Skip to main content.
home | support | download

Back to List Archive

Re: fix for my stemmer_en2 issue

From: Brad Miele <bmiele(at)not-real.ipnstock.com>
Date: Sat Nov 11 2006 - 19:31:11 GMT
Peter,

The fixes that you made appear to have corrected the issue, at least for 
the phrases that were reported to me. I am going to push the index to our 
dev servers and let the sales people and somce clients test on it next 
week, but I think we are all set.

Some thoughts on the size thing, the initial report was that Corey Rich 
couldn't be searched, and so my limited test was only with Corey Rich 
files. So it may be possible that it was the addition of other records 
that caused things? Also, no other photographers with the name Corey could 
be searched by their full (first plus last) names. So maybe it worked 
until another person named Corey was added?

I can do more testing of this, but since it is working, I don't know if it 
is needed, let me know if you want me too.

Brad
---------------------
Brad Miele
VP Technology
IPNStock.com
866 476 7862 x902
bmiele@ipnstock.com

On Fri, 10 Nov 2006, Peter Karman wrote:

>
>
> brad miele scribbled on 11/10/06 3:22 PM:
>> yes, it seems that the volume of files/words was a factor, since it
>> didn't/doesn't crop up with smaller sets.
>>
>> this test was on the full set, so i am sort of baffled by why that change
>> would make the difference.
>>
>> i guess i should keep looking for a more real solution. the stemmer_en1
>> doesn't seem to do as good of a job (at least according to our
>> salespeople), and we can't seem to make the jump to 2.4.4 with en2
>>
> > i find that when i remove the two
>>>> references at the top to:
>>>>
>>>>      { FUZZY_STEMMING_EN2,       "Stemming_en",      Stem_snowball,
>>>> porter_create_env, porter_close_env, porter_stem },
>>>>      { FUZZY_STEMMING_EN2,       "Stem",             Stem_snowball,
>>>> porter_create_env, porter_close_env, porter_stem },
>>> That's just a mapping table -- it maps the config names ("None",
>>> "Stemming_en", etc.) to the code for that stemmer.
>>>
>>> The difference between 2.4.3 and 2.4.4 is that we removed the old
>>> Porter stemmer so Stem and Stemming_en were changed to use the new
>>> snowball stemmer code instead of the old Porter code.
>>>
>
> I took a look at the diffs from 2.4.3 through 2.4.4. Looks like there were a
> couple changes: one where I took out the Stemming_en and Stem options, and
> another when I put them back in with a warning.

TASKS AND EXERCISES:
**1.** List every distinct identifier that follows the quoted config name in the two mapping-table lines of the stemmer thread.
**2.** According to the stemmer thread, what changed for Stem and Stemming_en between 2.4.3 and 2.4.4?
**3.** Pick up the stemmer thread right after its last sentence and carry it forward.

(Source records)
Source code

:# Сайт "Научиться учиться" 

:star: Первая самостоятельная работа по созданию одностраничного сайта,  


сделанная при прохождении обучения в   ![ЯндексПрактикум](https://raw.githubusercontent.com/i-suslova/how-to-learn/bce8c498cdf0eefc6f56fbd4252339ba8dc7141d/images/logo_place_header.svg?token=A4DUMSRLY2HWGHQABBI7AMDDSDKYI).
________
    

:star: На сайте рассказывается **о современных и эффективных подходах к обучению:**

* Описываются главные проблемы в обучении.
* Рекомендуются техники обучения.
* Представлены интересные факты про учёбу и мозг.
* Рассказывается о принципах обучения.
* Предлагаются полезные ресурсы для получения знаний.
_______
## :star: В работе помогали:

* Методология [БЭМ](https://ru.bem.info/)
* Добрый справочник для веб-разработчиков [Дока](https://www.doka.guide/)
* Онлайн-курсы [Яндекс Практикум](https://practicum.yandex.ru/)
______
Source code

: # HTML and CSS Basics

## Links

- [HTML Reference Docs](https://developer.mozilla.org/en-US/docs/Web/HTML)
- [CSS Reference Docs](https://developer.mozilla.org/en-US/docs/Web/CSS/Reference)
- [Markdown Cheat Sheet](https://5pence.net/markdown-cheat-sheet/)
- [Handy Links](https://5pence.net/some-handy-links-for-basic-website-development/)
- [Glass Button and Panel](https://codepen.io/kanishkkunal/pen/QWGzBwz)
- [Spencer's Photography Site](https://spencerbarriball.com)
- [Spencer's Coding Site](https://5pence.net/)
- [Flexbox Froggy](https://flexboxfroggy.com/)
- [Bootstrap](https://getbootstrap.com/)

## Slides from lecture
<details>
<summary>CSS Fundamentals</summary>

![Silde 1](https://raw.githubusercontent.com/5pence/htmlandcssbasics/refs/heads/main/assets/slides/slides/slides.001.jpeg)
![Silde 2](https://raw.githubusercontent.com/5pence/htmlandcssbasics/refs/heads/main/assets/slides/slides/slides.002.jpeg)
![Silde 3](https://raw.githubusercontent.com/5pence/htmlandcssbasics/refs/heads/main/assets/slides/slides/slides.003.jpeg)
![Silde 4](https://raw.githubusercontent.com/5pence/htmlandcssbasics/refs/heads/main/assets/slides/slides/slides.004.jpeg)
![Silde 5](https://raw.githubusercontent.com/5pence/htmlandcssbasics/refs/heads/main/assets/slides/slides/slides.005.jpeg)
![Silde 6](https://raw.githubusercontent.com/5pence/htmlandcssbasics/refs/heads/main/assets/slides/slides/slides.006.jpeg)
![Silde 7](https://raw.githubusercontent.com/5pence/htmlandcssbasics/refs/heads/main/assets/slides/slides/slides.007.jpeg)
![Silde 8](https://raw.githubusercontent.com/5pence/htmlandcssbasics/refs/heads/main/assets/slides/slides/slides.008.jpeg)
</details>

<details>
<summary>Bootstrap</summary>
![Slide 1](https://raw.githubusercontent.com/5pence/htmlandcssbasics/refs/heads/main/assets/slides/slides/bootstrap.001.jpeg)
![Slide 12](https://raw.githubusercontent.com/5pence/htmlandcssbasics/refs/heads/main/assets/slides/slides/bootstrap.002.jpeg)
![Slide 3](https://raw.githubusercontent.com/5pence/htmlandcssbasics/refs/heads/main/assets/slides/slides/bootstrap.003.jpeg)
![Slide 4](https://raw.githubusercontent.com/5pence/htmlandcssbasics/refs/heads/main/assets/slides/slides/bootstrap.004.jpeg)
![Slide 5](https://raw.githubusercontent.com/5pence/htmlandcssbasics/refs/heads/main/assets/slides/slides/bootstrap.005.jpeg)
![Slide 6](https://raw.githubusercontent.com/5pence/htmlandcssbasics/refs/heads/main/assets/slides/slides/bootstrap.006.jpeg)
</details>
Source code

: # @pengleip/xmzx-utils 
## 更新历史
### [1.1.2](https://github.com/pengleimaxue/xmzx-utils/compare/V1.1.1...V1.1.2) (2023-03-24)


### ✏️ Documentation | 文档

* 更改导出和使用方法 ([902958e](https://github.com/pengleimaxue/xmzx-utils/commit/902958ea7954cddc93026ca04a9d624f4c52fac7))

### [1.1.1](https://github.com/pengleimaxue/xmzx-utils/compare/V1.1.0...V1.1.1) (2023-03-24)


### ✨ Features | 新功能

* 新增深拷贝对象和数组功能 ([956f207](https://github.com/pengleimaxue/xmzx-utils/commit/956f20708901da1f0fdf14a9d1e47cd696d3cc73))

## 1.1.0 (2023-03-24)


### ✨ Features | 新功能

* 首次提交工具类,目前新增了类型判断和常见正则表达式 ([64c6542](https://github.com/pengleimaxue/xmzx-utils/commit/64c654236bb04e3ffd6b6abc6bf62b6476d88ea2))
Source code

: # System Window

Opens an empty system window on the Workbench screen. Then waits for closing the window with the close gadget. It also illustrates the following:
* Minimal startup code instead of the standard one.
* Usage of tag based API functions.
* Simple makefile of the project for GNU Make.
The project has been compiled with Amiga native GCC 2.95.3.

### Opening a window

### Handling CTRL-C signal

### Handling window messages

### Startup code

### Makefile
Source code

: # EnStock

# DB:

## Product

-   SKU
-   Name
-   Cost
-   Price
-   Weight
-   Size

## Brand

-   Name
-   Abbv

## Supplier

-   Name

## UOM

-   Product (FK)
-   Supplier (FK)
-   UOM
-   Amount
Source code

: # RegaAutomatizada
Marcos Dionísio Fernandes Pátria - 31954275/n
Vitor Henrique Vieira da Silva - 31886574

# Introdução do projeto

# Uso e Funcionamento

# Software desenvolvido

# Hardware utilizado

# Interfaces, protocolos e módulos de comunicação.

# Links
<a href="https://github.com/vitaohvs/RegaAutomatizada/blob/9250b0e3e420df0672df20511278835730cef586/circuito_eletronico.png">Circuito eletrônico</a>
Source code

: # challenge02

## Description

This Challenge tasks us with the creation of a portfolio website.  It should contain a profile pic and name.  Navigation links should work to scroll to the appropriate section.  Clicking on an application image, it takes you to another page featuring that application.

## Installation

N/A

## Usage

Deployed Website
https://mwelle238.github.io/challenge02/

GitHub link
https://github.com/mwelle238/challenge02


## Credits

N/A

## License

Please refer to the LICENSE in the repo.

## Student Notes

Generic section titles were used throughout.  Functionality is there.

RESPONSES PER TASK:
**1.** Stem_snowball, porter_create_env, porter_close_env, porter_stem

**2.** With the old Porter stemmer removed, Stem and Stemming_en were switched to use the new snowball stemmer code instead of the old Porter code.

**3.**
>
> The difference when I put them back in however was that instead of being
> FUZZY_STEMMING_EN they were changed to FUZZY_STEMMING_EN2. FUZZY_STEMMING_EN was
> dropped from stemmer.h at the same time.
>
> To make matters more confusing, the error message indicates that the deprecated
> features Stemming_en and Stem will use Stemmer_en1 -- but they are marked with
> FUZZY_STEMMING_EN2 even though they call the same init/free functions as
> Stemmer_en1.
>
> So, there's definitely something suspicious in stemmer.c I think. I'm going to
> commit a change to CVS -- Brad, would you take a look at the CVS version and see
> if that works any better?
>
> And here's a little script to test all the stemmers. Use it like:
>
>  perl stemtest.pl wordIwant2stem
>
> and it will show how each stemmer handles wordIwant2stem. Note that the
> SWISH::API 0.04 is required for a working Fuzzify() method.
>
> ------------------------------8<snip--------------------------
> #!/usr/bin/perl
> #
> #   test the Swish-e stemmers
> #
> #
> use strict;
> use warnings;
> use SWISH::API; # requires 0.04 or later for working Fuzzify()
>
> my $usage = "$0 word2stem";
> my $html  = 'stem_test.html';
> my $word  = shift @ARGV or die $usage;
>
> unless (-s $html)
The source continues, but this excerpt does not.